'''
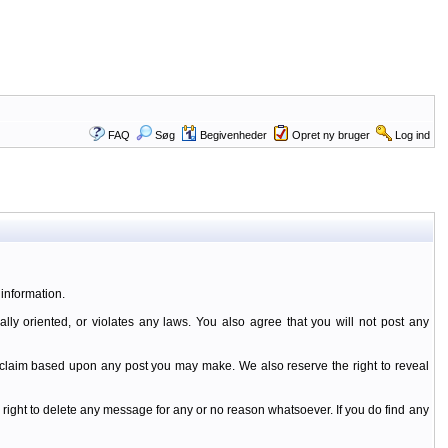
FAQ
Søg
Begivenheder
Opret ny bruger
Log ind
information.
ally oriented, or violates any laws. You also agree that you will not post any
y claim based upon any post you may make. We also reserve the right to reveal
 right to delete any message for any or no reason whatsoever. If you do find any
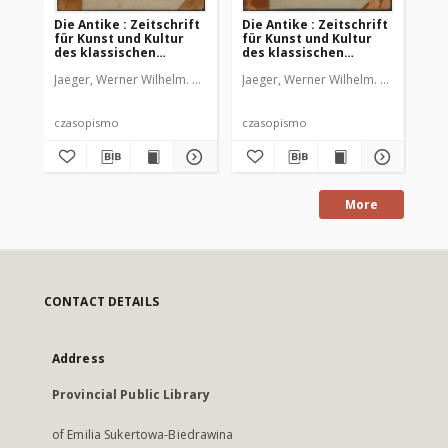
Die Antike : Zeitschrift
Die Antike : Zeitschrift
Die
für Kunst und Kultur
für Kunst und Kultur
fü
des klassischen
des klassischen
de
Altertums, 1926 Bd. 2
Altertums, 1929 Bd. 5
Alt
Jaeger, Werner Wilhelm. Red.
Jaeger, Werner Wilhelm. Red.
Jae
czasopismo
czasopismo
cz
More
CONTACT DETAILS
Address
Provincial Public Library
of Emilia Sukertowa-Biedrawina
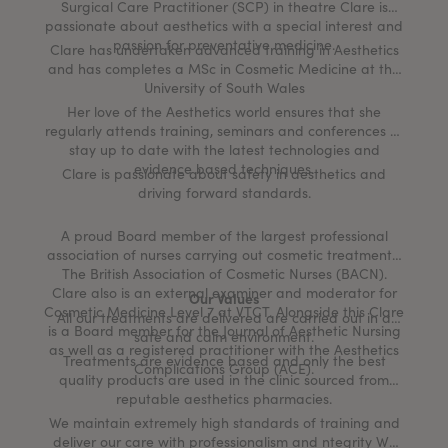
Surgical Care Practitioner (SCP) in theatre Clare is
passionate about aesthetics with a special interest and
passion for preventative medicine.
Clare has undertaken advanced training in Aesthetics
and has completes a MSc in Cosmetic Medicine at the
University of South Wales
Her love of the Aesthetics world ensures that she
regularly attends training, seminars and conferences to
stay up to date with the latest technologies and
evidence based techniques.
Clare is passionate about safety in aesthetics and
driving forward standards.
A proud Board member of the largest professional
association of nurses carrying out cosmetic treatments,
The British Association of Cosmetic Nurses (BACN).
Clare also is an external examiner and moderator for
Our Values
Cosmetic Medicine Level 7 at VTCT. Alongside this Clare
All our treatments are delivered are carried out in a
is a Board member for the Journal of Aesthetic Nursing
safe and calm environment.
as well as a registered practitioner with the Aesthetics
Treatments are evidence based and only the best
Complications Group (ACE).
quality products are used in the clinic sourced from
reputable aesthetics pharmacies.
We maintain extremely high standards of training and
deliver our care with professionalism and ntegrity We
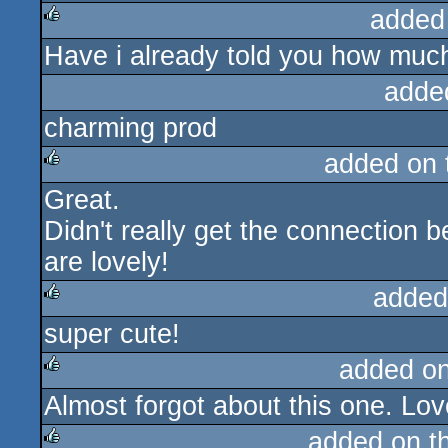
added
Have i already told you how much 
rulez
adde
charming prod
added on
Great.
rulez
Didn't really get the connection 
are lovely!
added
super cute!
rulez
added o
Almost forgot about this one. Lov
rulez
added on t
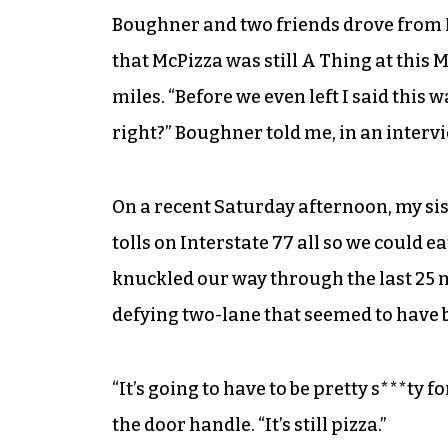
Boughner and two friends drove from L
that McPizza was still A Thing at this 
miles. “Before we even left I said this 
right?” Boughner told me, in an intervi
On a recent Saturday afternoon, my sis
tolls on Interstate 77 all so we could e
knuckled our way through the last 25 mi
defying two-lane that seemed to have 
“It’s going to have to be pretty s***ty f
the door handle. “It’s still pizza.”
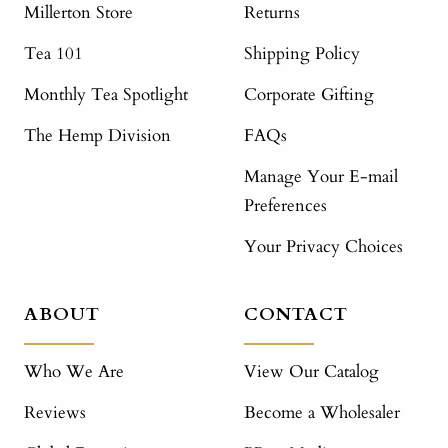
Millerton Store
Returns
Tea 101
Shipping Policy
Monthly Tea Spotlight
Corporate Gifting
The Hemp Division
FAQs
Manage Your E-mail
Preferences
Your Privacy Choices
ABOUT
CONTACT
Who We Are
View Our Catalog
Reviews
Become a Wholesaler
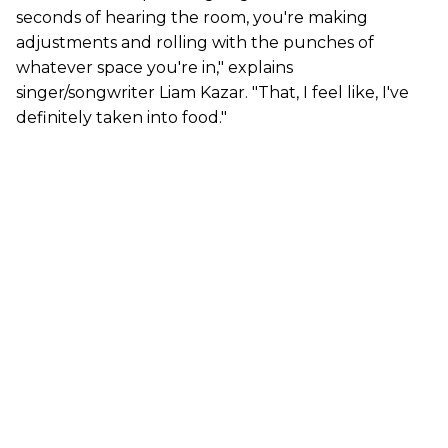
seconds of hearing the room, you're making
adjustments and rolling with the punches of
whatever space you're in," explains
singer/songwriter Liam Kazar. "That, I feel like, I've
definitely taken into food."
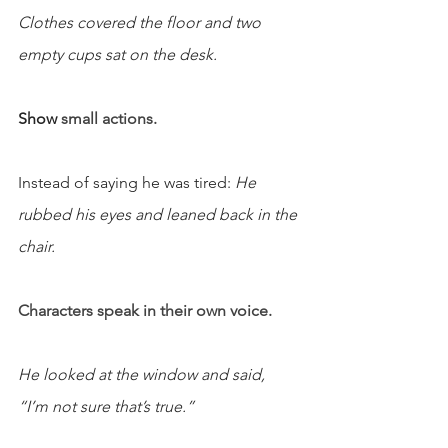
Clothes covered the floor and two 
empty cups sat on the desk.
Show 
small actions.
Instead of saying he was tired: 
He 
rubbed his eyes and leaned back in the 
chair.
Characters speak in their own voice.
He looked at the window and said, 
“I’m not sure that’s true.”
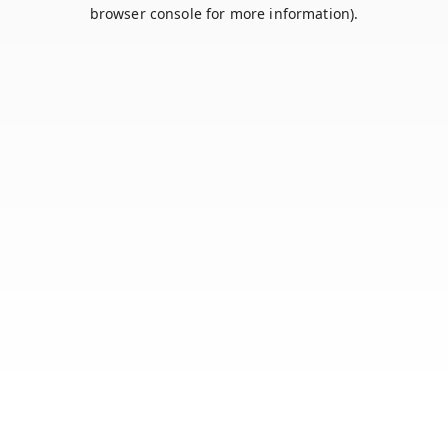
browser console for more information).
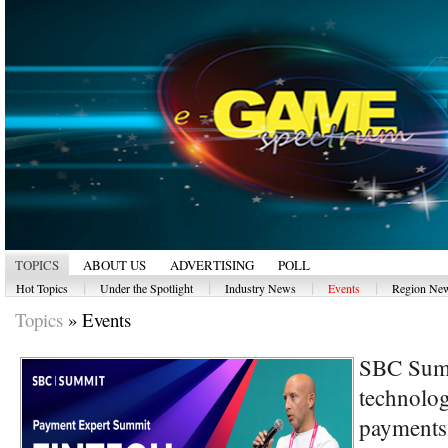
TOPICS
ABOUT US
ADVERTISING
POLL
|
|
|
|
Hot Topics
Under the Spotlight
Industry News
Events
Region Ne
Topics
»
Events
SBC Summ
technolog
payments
'''
'''
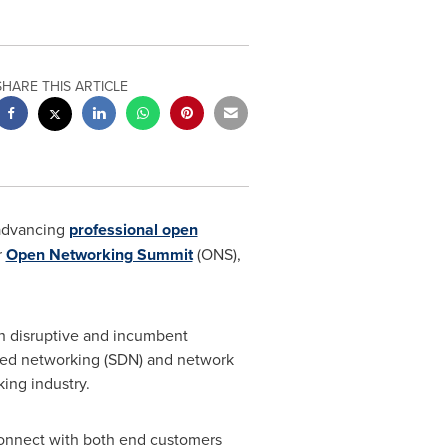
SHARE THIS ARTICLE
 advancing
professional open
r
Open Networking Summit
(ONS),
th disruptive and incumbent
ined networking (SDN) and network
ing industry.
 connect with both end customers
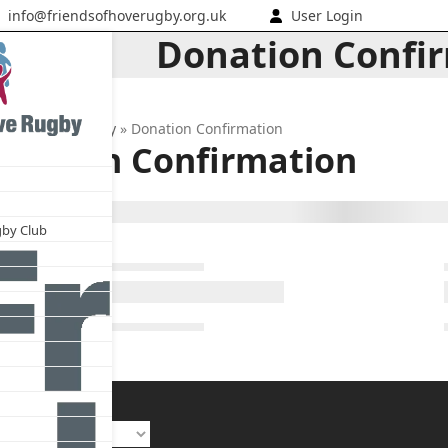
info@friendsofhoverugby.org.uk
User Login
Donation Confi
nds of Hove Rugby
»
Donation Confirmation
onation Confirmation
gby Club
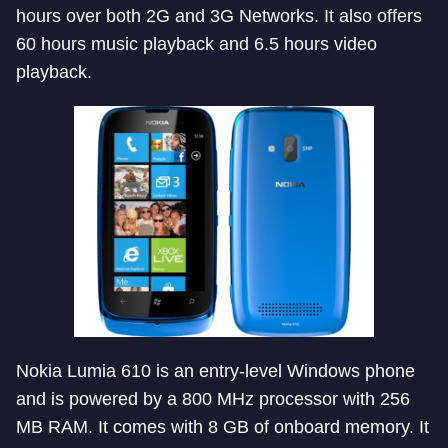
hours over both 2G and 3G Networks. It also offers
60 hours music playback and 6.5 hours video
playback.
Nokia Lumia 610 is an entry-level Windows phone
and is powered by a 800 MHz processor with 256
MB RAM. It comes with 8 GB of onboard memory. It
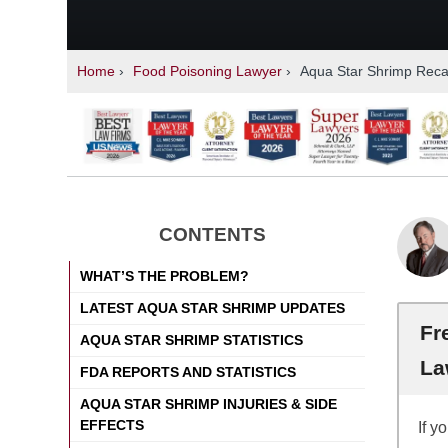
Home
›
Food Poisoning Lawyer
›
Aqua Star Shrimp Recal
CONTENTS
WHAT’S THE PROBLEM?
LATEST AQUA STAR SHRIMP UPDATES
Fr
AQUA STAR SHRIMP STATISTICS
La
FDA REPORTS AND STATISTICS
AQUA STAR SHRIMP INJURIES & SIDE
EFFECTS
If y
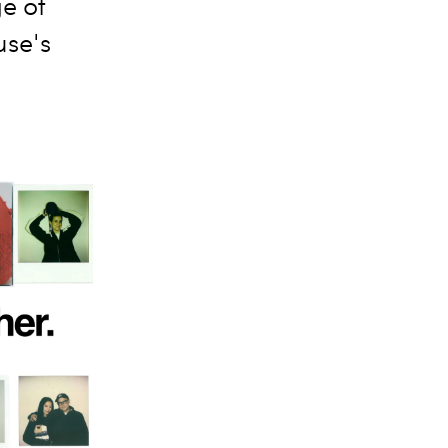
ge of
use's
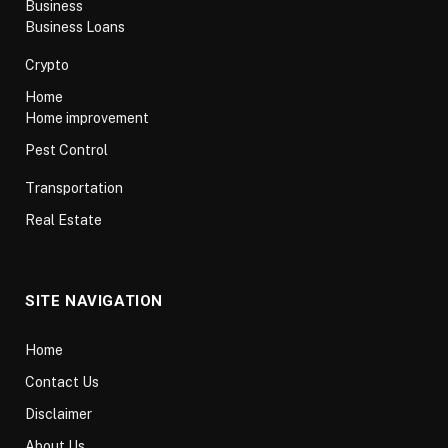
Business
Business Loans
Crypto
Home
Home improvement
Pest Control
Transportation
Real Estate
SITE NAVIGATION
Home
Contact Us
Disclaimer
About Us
'''
- **Action item**
With the pictures removed, print only the lines starting at the line that has "association of nurses" and ending at the line that has "Preferences", both ends included, exactly as they stand above.

- **Output below**
association of nurses carrying out cosmetic treatments,
The British Association of Cosmetic Nurses (BACN).
Clare also is an external examiner and moderator for
Our Values
Cosmetic Medicine Level 7 at VTCT. Alongside this Clare
All our treatments are delivered are carried out in a
is a Board member for the Journal of Aesthetic Nursing
safe and calm environment.
as well as a registered practitioner with the Aesthetics
Treatments are evidence based and only the best
Complications Group (ACE).
quality products are used in the clinic sourced from
reputable aesthetics pharmacies.
We maintain extremely high standards of training and
deliver our care with professionalism and ntegrity We
added
Have i already told you how much 
rulez
adde
charming prod
added on
Great.
rulez
Didn't really get the connection 
are lovely!
added
super cute!
rulez
added o
Almost forgot about this one. Lov
rulez
added on t
Boughner and two friends drove from L
that McPizza was still A Thing at this 
miles. “Before we even left I said this 
right?” Boughner told me, in an intervi
On a recent Saturday afternoon, my sis
tolls on Interstate 77 all so we could e
knuckled our way through the last 25 mi
defying two-lane that seemed to have 
“It’s going to have to be pretty s***ty f
the door handle. “It’s still pizza.”
Millerton Store
Returns
Tea 101
Shipping Policy
Monthly Tea Spotlight
Corporate Gifting
The Hemp Division
FAQs
Manage Your E-mail
Preferences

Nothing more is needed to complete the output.